2 years ago
Trying to figure out what is going on. Our uptime monitor sends out an email when the page goes down for longer than 5 min. For the past few weeks, the API is showing that it goes down 20-40 times a day for about a 3 day stretch. Then it's fine for a few days, and it's back to a 3 days stretch of chaos.
What?
How?
Why?
34 Replies
2 years ago
please provide more information, for starters, are there any error logs?

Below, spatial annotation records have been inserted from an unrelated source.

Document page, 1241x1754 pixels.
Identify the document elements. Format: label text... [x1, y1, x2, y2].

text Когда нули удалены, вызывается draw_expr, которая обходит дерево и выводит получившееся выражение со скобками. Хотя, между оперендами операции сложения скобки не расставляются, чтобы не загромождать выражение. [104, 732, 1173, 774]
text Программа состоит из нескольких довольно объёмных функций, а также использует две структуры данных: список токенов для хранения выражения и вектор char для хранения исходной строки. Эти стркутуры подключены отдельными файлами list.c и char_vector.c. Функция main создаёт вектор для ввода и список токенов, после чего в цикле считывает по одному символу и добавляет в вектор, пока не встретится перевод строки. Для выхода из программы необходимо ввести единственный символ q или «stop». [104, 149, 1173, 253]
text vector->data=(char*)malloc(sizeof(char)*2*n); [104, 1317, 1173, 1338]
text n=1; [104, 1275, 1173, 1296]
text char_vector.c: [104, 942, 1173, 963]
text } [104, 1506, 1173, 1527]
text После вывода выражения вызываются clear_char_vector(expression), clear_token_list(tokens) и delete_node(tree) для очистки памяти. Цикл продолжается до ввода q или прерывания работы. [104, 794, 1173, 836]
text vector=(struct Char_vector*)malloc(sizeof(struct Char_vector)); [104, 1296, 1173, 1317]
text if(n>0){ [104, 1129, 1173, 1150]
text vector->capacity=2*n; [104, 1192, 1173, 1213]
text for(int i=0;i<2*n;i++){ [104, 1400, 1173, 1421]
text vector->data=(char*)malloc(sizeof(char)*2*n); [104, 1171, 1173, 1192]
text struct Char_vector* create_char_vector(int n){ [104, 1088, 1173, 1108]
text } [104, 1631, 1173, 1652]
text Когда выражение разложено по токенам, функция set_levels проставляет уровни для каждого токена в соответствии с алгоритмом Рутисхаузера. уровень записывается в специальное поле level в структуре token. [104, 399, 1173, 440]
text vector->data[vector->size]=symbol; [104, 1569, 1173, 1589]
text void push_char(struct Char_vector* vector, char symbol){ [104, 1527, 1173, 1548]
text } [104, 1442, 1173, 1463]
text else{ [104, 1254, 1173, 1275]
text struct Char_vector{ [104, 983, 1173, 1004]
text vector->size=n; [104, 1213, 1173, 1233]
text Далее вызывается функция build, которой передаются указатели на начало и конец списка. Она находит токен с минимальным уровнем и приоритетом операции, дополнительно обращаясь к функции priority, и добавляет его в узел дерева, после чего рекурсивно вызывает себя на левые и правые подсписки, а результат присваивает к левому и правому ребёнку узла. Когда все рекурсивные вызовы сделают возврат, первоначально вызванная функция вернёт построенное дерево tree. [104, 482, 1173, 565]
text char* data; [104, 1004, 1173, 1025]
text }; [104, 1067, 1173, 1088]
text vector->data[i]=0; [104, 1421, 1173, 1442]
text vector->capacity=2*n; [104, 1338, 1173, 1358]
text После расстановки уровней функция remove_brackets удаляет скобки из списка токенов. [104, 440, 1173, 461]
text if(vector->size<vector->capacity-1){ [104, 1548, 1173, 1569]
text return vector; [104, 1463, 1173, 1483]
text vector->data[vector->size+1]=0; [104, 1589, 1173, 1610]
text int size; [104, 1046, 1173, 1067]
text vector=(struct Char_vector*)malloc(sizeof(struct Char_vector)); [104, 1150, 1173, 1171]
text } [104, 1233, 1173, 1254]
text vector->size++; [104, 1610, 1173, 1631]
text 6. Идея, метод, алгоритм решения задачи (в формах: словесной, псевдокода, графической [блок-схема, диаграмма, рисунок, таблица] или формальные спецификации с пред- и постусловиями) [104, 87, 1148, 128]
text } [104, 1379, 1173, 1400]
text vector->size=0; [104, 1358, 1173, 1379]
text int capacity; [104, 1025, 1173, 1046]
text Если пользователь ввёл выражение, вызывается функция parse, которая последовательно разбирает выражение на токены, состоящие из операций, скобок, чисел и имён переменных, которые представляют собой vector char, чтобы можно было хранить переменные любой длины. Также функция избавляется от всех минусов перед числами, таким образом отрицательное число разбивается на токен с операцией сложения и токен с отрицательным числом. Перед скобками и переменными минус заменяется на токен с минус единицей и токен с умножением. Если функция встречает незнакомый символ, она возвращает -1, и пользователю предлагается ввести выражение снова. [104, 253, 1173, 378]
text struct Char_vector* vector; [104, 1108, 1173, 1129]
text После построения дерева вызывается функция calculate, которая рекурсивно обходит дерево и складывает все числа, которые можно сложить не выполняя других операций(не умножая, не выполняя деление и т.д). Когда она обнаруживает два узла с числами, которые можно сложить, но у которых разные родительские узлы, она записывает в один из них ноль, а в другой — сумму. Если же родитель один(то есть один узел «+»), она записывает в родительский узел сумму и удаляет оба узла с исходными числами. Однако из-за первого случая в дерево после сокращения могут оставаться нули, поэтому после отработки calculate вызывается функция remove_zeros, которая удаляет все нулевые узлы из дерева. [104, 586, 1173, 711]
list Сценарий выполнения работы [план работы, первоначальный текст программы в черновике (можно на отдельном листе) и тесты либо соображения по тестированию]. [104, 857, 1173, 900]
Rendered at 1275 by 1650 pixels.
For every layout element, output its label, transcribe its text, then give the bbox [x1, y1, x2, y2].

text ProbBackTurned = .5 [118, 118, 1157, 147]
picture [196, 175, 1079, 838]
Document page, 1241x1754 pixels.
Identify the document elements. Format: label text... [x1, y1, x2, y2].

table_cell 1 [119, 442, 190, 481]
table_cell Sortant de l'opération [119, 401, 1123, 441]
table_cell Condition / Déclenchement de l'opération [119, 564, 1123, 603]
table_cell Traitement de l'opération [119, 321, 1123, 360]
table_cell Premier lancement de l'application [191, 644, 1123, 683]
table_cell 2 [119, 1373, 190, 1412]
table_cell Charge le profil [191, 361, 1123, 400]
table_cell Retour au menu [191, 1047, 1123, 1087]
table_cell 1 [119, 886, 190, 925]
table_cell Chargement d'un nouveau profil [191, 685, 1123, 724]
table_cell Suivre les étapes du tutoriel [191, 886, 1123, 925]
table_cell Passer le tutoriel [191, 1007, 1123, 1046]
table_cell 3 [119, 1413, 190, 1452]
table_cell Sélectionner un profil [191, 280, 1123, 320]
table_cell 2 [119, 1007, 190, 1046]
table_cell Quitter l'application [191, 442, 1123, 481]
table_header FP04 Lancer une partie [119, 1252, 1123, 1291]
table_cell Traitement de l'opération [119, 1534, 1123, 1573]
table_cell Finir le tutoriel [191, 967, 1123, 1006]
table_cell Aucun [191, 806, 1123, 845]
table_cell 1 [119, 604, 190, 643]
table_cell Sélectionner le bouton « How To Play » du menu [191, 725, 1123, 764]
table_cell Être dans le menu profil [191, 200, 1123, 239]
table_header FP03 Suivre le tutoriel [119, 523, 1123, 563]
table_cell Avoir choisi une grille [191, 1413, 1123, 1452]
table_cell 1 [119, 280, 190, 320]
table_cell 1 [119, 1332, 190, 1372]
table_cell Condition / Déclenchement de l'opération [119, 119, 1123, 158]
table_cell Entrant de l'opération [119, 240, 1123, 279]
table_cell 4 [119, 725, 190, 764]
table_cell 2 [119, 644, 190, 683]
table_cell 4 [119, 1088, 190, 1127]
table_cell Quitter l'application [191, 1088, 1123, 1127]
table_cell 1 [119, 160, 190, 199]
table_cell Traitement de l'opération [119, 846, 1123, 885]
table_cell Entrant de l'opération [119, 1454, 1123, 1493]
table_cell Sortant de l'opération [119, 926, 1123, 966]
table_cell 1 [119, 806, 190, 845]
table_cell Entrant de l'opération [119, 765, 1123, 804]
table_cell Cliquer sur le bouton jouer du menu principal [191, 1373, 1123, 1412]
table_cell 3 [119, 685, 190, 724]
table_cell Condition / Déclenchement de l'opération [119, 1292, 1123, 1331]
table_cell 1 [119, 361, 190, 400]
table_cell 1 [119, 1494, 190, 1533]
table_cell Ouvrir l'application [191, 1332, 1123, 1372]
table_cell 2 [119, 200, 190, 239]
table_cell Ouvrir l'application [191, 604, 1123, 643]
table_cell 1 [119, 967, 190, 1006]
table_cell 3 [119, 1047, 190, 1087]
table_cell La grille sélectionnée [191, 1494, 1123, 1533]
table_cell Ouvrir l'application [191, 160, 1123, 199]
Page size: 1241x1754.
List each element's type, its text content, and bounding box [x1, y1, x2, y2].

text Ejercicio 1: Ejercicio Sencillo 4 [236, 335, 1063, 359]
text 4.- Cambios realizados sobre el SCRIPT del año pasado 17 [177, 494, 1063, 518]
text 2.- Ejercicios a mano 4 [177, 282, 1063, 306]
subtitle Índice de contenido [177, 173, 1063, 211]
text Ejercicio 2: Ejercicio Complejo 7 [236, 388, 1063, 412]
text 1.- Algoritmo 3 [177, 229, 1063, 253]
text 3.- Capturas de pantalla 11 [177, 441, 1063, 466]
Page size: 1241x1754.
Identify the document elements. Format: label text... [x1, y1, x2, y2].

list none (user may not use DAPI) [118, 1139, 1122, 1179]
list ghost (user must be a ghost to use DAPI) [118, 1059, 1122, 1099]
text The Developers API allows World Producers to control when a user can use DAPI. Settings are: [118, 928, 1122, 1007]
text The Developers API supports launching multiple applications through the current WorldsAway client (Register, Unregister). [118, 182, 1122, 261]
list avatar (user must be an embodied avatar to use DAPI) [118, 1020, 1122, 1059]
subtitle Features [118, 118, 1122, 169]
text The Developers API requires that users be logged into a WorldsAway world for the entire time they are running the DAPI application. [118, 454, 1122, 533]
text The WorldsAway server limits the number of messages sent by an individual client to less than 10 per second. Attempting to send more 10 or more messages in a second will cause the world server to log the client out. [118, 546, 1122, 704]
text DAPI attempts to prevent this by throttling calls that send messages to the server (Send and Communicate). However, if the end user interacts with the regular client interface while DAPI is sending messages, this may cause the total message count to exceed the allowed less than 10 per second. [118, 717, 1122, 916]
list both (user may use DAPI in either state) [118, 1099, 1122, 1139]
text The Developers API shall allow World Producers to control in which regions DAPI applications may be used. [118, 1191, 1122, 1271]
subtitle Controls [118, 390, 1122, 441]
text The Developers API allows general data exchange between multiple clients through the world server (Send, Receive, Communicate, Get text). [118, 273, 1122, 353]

There are plenty of info logs, but they don't have any details on them that indicate an issue. There are no error, debug or warn logs for the past 2 months.
2 years ago
I would recommend adding some very verbose debug logging sonyoi can determine at what point your code crashes
It's built on Nest.js and the error/warning logs are typically pretty solid. I can look at adding something else, but that may take a bit.
2 years ago
railway isn't going to have the observability into your app if your app doesn't have the observability you need to determine the issue
In English, you're saying that the logs in Railway are only as good as the ones built into the app.
2 years ago
that's correct
2 years ago
if you don't know why your app is crashing, railway isn't going to know either
2 years ago
besides things like OOM but that's easy enough to determine from your side
That's the problem I believe. We're using Nest instead of Express in part because of the built-in logs. If the app actually crashes, Nest will let you know. But I'm not seeing any logs that say that the app actually crashed.
If the app never actually crashed, then the app has a problem with 1 page going haywire, or the response time is too long.
The uptime monitor is showing that the API went down 7 times on 2024-06-21 for an estimated total 7 minutes.
It doesn't actually tell me why, but this is a "keyword found" type monitor.

2 years ago
I'm sure there's a hundred or more ways your app could crash or soft lock without nest knowing.
are you on the v2 runtime? and on the new edge proxy?
I suspect that is probably true, though the how that can happen seem lost on me. I'm guessing no on v2 and edge, as I don't know what those are.
2 years ago
check your service settings
2 years ago
and the edge proxy?
2 years ago
does your service have a volume?
I don't think so. I can't find anything that says Volume in the settings.
2 years ago
it's not in the settings, look at the project canvas
I'm guessing this is the canvas. If so, then it's just a Github repo and PostgreSQL DB.

2 years ago
there's no volume on the API service
2 years ago
you can see the postgres service has a volume
2 years ago
enable the v2 runtime and edge proxy on your API service
2 years ago
okay continue monitoring the service and report back
i've also been having an issue with my nestjs API restarting sporatically throughout the day. Havent had time to look into it though, i believe i used one of the existing railway templates. Did you also use the template @jared.leddy?
No, we didn't do anything fancy. Just connect the repo and quick deploy it with ENVs and a DB.